I could say I’m lazy, but the truth is–I could not finish my thought, I wanted to end the “should I start my own nonprofit” series with a clever “Take arms against a sea of troubles” post that was meant to give you reasons why and tips on how to do it right, but…

Just don’t do it.

I probably shouldn’t say that. There have to be good, legitimate reasons why you’d need to do that, but I haven’t been able to think of any since June. June, people. Since I last blogged, I’ve had a birthday, a friend has gotten a new car, I’ve started a new side business ( that has nothing to do with grant writing and the seasons have changed–on paper. It’s still mostly summer in Texas.

If you don’t agree with me, here is your proof. See, even The Chronicle of Philanthropy thinks it’s a bad idea.

But if you press me, I guess I can come up with a few exceptions. Like…if you have an existing program that outgrows the parent organization. Mission drift may be a good reason to split into a new organization. But let me stress, in this case the project in question has been in operation for some time, has a track record, has been successful.

One example is AIDS Services of Austin, which few people remember started out as Austin AIDS Project, just a little tiny program of Waterloo Counseling Center. This was 1984, when everyone thought we’d have this AIDS thing over and done with soon enough. I wish this had been the case, but seeing the need only growing and seeing that the services needed for people living with HIV/AIDS included, but was well beyond, counseling, some good people created ASA to be able to respond to those needs as they changed and not create mission drift for Waterloo. That transition happened in 1987, and I think ASA has proven its relevance over and over in the past 24 years.

Another example is Con Mi MADRE, which had a fantastic 17-year run as a project of The Junior League of Austin.

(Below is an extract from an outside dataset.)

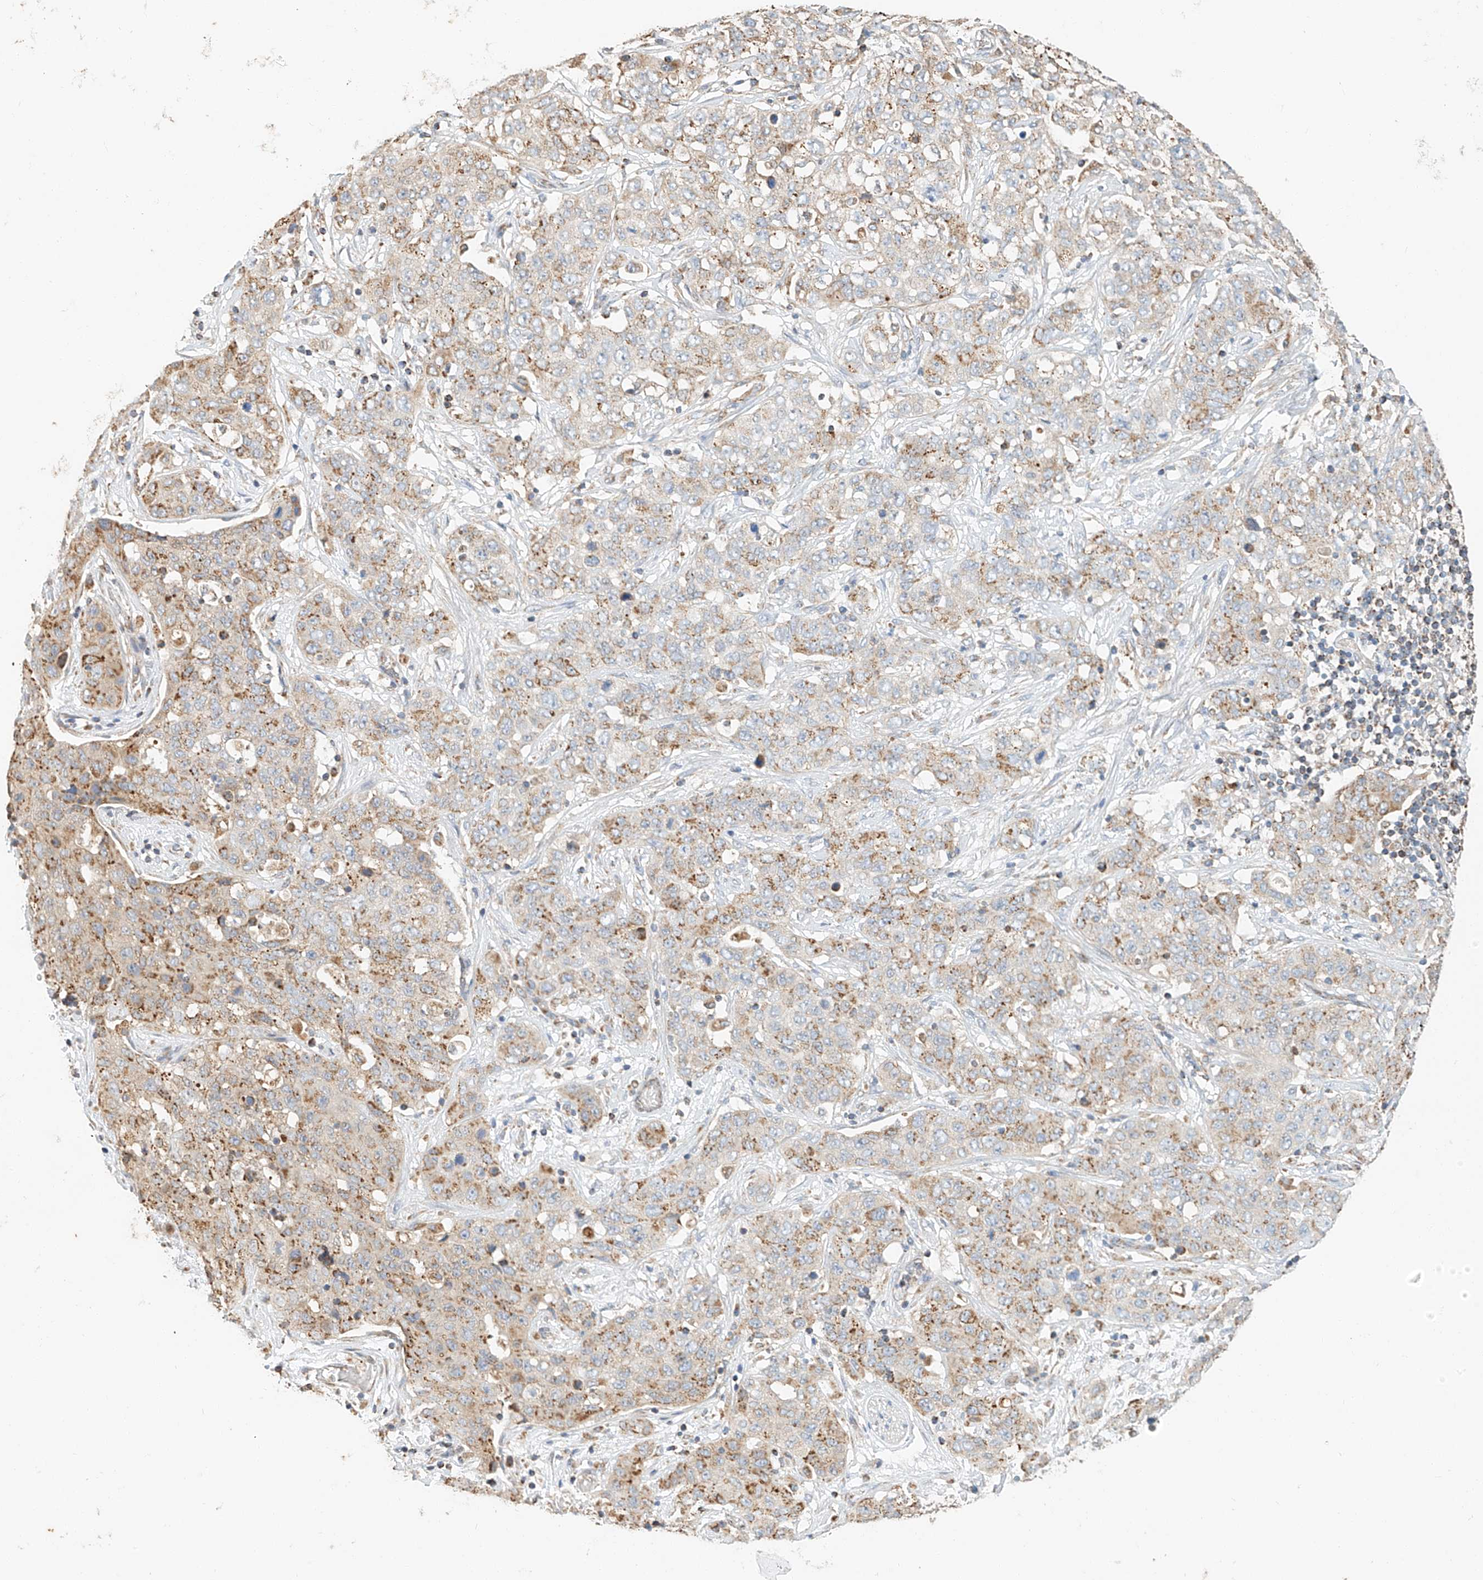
{"staining": {"intensity": "moderate", "quantity": "25%-75%", "location": "cytoplasmic/membranous"}, "tissue": "stomach cancer", "cell_type": "Tumor cells", "image_type": "cancer", "snomed": [{"axis": "morphology", "description": "Normal tissue, NOS"}, {"axis": "morphology", "description": "Adenocarcinoma, NOS"}, {"axis": "topography", "description": "Lymph node"}, {"axis": "topography", "description": "Stomach"}], "caption": "DAB (3,3'-diaminobenzidine) immunohistochemical staining of human stomach cancer (adenocarcinoma) shows moderate cytoplasmic/membranous protein expression in approximately 25%-75% of tumor cells.", "gene": "YIPF7", "patient": {"sex": "male", "age": 48}}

Back then, it was the Hispanic-Mother Daughter Project, which went from serving 30 girls and their mothers in 1991 to over 700 mother-daughter teams (that’s 1,400 people) last year. Again, the neccesary response was so large that it was not able to be fulfilled by the League, and in fact, association with the League held it back as much as it helped. Many people and funders assume that the Junior League has unlimited resources and couldn’t see why they should support one of their projects. The truth is that the Junior League does not have infinite resources, has irons in many important fires and is full of a bunch of shrewd, money-minded women who can make a dime screech. Me being one of them. We watch our pennies carefully. So spinning off Con Mi MADRE in 2007 was the only way to grow the project, meet community need and create a pool of independent donors and volunteers dedicated to Con Mi MADRE, not just the League.

Another good reason is that perhaps you live in an isolated community and residents lack access to proven models of social services and attempt to access them in other communities, but fail due to barriers like cost or transportation. If you live in the Valley and the nearest domestic violence shelter is in San Antonio, you need to start a shelter. But you have to document that need. You have to follow a proven model, you have to set outcomes and plan how you will track data. You have to have an accounting system. Even if no one requires that of you yet. Because without voluntary accountability, you’re just runing a hobby.